The government is also taking steps to solve one of the Chinese solar industry’s most basic and daunting problems: faulty connections to the electrical grid. Official data indicates that 25% of newly installed solar power capacity in China last year was wasted because plants could not maintain a grid connection.
In October, State Grid Corporation, which dominates the electricity grid for northern China, promised to provide free support services to small and medium solar power producers. And industry insiders say that the National Energy Administration is considering offering subsidies to power producers of RMB0.40 to RMB0.60 for each kilowatt-hour of solar energy that gets distributed.
Yet analysts are cautious about the government’s ability to implement these policies. Modernizing China’s electric grid will take years, Liu said, so the improvements are unlikely to help relieve the pain of solar panel makers in the near term.
Minnan Wang, a solar analyst at research firm Bloomberg New Energy Finance, cautioned that the domestic market can absorb some of the excess capacity that is being generated domestically, but certainly not all.
“Developing the market in itself is a good thing, and we do hope that China can adopt clean energy usage more widely. However, we cannot expand the market for the sake of saving the market,” she said.
By building a solar industry empire almost overnight, China has encouraged a dangerous mismatch between supply and demand that ultimately hurt not only foreign competitors, but Chinese companies and workers themselves.
China’s solar sector may prove to be a canary in a coal mine. The solar sector is one of the most over-invested industries in China, but it is by no means the only one. In 2010, Chinese polysilicon producers were running at 56% capacity, wind-power equipment makers at 50% and methanol manufacturers at 40%, far below industry averages in the US, according to research by Societe Generale.
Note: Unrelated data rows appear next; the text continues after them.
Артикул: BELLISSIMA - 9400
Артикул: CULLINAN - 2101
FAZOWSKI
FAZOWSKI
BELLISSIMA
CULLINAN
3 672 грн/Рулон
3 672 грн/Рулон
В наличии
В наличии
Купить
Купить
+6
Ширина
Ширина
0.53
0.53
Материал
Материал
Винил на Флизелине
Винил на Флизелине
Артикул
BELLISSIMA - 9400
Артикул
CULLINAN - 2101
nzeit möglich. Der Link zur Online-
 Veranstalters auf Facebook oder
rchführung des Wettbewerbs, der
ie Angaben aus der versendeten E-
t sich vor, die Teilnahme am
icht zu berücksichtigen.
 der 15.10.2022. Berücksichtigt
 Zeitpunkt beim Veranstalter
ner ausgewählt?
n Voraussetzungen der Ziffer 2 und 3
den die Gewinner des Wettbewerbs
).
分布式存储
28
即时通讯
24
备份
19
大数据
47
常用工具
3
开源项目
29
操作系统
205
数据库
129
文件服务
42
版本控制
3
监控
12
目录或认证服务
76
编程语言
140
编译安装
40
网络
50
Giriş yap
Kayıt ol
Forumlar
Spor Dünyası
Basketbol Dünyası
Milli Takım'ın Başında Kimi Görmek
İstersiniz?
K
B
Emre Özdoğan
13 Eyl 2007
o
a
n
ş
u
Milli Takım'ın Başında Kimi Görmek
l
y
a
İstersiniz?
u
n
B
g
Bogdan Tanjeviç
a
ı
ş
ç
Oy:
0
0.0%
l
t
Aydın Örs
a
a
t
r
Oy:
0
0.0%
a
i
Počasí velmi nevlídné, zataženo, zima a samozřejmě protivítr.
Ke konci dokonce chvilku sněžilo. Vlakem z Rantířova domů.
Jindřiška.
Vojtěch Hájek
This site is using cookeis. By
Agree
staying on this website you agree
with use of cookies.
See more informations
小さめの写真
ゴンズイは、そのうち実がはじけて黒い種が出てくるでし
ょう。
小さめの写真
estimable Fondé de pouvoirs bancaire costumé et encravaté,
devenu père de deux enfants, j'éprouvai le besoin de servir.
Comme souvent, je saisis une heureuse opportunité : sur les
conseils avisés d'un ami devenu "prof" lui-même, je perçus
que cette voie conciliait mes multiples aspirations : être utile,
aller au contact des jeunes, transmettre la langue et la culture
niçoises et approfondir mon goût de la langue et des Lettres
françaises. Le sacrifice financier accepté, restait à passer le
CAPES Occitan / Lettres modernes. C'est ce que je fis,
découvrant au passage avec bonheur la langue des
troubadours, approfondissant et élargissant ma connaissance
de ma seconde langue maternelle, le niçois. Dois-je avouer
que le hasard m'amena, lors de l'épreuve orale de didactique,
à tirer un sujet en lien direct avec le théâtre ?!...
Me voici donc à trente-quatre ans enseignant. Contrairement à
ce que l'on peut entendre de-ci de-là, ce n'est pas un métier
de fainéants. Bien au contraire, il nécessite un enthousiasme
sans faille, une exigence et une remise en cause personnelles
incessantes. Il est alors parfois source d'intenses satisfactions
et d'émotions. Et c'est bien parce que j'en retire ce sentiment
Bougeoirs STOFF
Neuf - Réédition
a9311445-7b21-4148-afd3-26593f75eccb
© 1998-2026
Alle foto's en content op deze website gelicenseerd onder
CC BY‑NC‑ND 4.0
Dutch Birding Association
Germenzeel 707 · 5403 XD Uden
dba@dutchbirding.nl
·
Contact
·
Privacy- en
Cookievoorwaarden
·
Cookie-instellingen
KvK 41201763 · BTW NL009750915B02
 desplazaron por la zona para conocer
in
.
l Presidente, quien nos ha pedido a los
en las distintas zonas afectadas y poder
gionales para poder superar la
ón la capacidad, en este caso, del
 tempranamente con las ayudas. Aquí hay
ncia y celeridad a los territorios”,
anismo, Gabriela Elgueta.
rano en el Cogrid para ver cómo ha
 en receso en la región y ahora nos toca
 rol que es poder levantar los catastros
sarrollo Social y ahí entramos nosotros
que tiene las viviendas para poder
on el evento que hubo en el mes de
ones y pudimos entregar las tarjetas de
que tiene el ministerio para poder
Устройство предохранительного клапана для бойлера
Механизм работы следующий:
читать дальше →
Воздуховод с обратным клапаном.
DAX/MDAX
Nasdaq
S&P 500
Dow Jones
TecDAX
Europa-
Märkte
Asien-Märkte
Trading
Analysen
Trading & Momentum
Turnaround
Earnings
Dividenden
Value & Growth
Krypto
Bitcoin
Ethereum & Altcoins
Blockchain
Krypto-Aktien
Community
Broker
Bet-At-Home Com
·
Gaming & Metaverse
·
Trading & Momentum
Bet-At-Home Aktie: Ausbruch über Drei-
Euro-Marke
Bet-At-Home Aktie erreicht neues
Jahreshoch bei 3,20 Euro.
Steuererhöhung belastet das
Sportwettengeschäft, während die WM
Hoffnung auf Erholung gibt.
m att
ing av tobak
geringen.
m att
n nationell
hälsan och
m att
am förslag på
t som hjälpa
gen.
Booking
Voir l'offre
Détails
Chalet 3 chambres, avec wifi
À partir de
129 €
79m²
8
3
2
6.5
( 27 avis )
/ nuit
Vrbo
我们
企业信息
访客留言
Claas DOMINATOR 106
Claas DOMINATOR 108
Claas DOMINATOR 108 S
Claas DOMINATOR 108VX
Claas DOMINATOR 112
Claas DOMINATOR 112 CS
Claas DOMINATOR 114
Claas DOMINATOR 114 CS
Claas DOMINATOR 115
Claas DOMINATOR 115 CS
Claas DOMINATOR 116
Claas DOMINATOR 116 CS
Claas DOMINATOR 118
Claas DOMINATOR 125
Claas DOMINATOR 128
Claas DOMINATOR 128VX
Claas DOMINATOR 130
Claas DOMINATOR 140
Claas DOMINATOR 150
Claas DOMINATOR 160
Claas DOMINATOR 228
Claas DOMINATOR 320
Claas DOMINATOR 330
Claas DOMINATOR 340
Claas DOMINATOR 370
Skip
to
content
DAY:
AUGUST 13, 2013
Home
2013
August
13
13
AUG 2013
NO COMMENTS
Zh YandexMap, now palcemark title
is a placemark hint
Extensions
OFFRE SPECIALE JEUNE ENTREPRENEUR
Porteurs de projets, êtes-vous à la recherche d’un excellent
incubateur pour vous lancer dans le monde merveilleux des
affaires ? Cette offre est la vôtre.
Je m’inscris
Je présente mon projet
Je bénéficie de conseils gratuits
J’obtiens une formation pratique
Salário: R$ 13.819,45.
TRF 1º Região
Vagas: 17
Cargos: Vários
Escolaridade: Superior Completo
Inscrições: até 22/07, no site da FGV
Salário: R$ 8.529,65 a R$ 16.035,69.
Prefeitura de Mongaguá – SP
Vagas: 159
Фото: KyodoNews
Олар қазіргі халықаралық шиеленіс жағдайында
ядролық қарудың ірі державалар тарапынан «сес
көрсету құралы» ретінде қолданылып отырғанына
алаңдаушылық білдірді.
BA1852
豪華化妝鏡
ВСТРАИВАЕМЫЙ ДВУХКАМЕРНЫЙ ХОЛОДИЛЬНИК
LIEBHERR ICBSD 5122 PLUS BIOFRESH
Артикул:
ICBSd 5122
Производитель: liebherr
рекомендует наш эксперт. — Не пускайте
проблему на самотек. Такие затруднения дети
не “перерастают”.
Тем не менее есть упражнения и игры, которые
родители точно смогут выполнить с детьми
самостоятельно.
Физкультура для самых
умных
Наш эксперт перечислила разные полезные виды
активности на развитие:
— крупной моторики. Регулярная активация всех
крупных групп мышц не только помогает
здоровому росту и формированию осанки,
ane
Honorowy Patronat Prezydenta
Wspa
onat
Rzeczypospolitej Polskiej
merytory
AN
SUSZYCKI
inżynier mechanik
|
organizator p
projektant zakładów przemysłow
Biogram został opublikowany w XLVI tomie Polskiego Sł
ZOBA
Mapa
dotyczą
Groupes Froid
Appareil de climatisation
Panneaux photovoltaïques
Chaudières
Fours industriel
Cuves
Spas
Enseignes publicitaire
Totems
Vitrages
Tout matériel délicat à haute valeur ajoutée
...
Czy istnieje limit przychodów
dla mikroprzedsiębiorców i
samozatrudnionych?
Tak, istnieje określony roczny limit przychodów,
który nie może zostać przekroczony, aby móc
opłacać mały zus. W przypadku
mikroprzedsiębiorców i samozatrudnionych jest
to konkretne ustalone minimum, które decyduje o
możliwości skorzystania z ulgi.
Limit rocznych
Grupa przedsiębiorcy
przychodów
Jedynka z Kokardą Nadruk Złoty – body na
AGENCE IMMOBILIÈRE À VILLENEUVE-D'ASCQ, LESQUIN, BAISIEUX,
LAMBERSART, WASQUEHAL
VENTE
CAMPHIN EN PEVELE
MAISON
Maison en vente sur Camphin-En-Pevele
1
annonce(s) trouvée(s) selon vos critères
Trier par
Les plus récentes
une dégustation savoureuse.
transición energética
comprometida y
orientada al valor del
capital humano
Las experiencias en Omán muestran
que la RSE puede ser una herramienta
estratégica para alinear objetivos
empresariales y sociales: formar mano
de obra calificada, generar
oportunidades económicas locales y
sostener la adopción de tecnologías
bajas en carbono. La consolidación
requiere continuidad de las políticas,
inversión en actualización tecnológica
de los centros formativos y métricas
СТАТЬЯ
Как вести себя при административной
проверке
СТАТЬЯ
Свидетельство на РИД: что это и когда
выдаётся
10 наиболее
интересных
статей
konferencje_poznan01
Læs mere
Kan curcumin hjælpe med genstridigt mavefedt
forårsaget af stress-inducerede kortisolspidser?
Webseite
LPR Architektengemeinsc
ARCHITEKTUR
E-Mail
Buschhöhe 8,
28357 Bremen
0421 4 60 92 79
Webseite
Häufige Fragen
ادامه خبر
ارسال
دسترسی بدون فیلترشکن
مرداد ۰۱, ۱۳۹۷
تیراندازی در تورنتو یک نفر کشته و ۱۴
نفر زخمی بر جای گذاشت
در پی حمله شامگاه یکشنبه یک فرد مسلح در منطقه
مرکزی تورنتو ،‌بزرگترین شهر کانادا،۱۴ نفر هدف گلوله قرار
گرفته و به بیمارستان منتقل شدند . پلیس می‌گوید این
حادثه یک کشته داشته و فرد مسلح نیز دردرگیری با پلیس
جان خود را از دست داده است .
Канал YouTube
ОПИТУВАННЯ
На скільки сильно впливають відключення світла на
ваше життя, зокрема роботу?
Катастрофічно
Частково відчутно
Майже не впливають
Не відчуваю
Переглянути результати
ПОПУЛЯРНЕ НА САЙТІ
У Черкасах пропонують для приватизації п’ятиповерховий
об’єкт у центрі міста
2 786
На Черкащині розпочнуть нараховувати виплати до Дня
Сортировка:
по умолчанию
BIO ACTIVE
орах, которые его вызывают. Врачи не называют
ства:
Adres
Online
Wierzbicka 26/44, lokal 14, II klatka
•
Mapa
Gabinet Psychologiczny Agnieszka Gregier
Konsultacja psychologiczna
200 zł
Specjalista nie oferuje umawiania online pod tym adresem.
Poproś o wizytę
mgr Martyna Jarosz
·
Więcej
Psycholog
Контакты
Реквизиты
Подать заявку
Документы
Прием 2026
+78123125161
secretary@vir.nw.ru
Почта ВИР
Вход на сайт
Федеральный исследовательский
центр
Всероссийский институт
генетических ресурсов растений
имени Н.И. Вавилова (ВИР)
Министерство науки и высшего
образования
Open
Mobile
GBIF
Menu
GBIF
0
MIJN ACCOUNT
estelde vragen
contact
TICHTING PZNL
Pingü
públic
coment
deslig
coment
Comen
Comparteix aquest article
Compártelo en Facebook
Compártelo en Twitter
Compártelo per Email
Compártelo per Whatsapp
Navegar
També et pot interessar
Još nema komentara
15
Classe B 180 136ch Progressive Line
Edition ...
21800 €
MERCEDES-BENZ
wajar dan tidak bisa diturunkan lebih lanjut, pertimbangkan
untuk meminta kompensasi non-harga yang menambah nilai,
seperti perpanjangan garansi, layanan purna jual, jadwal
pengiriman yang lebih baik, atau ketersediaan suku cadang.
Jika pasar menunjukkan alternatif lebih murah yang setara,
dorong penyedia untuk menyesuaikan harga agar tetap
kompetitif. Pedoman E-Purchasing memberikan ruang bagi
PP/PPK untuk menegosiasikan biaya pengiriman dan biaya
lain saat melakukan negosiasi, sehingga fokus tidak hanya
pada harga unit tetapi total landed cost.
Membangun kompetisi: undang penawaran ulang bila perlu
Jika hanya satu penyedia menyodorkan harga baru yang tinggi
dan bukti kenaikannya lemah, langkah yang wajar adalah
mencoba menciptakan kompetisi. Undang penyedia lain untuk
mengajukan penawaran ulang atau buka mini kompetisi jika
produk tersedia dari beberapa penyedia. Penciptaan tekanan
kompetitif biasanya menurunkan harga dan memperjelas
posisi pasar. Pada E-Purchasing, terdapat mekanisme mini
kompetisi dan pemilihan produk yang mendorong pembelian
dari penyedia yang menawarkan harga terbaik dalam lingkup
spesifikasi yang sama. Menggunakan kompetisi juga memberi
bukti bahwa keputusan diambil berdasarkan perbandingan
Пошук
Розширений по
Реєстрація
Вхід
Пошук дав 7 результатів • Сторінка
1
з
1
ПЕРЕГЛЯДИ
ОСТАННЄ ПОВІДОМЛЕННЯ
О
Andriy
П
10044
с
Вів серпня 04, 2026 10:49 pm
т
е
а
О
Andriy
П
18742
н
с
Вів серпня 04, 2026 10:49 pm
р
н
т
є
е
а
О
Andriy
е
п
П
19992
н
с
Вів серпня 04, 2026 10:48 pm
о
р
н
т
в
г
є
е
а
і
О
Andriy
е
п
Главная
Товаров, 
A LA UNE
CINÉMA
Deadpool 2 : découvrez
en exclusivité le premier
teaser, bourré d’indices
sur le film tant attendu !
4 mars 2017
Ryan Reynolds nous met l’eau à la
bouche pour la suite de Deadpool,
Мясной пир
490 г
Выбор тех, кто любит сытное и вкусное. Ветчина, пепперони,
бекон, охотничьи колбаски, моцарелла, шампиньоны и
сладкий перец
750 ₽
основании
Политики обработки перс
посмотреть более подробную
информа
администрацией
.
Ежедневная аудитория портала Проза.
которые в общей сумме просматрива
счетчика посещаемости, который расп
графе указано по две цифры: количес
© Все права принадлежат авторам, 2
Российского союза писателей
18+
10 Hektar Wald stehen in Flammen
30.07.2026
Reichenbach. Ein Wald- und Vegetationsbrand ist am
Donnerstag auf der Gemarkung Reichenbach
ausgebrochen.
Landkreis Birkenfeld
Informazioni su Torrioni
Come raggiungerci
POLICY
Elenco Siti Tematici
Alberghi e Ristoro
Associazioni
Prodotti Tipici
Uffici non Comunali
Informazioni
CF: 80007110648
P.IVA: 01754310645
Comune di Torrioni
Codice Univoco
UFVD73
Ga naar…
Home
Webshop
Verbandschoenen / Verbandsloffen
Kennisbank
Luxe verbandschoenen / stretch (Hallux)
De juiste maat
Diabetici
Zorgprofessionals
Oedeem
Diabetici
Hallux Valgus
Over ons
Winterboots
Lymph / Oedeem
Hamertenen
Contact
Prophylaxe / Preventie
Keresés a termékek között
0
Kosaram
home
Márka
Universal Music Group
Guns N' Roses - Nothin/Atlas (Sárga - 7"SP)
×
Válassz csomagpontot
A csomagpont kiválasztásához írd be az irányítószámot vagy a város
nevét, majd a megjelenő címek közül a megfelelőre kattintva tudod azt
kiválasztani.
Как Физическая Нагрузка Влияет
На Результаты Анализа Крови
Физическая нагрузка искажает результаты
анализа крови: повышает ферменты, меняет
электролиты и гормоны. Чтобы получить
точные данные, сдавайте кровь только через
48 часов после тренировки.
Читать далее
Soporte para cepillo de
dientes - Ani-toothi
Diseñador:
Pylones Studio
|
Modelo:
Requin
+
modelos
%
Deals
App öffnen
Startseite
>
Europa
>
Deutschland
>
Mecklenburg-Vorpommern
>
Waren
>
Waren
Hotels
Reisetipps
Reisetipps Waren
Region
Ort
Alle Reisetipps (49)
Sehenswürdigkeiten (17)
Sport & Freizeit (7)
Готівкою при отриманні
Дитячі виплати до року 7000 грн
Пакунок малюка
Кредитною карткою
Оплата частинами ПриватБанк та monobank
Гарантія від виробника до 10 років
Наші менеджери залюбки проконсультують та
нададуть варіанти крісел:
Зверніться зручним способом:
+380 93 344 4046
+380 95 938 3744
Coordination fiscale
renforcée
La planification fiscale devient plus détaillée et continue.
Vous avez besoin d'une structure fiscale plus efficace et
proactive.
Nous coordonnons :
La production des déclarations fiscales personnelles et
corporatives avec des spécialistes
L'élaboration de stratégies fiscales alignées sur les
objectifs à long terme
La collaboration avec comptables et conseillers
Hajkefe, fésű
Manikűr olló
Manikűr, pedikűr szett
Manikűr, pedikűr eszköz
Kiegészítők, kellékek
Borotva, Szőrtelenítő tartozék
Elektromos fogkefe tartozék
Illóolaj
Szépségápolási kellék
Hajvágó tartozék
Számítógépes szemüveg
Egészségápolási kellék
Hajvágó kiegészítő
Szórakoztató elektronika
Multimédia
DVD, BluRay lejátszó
China’s average capacity utilization has declined steadily since the financial crisis, dropping from above 70% in 2007 to roughly 60% in 2011.
To encourage solar as well as other industries, the Chinese government must adopt a more holistic approach. Channeling cheap bank loans and land to the sector ultimately undermines both the market’s ability to function efficiently and Chinese companies’ ability to compete fairly against overseas rivals.
uld be an upside to the situation. Perhaps escalating trade disputes and rising unemployment might serve as a wake-up call for the Chinese government to abandon this “great leap forward” mentality of building industries.
Either way, the industry will have to pay for Beijing’s past mistakes with a stretch of painful consolidation.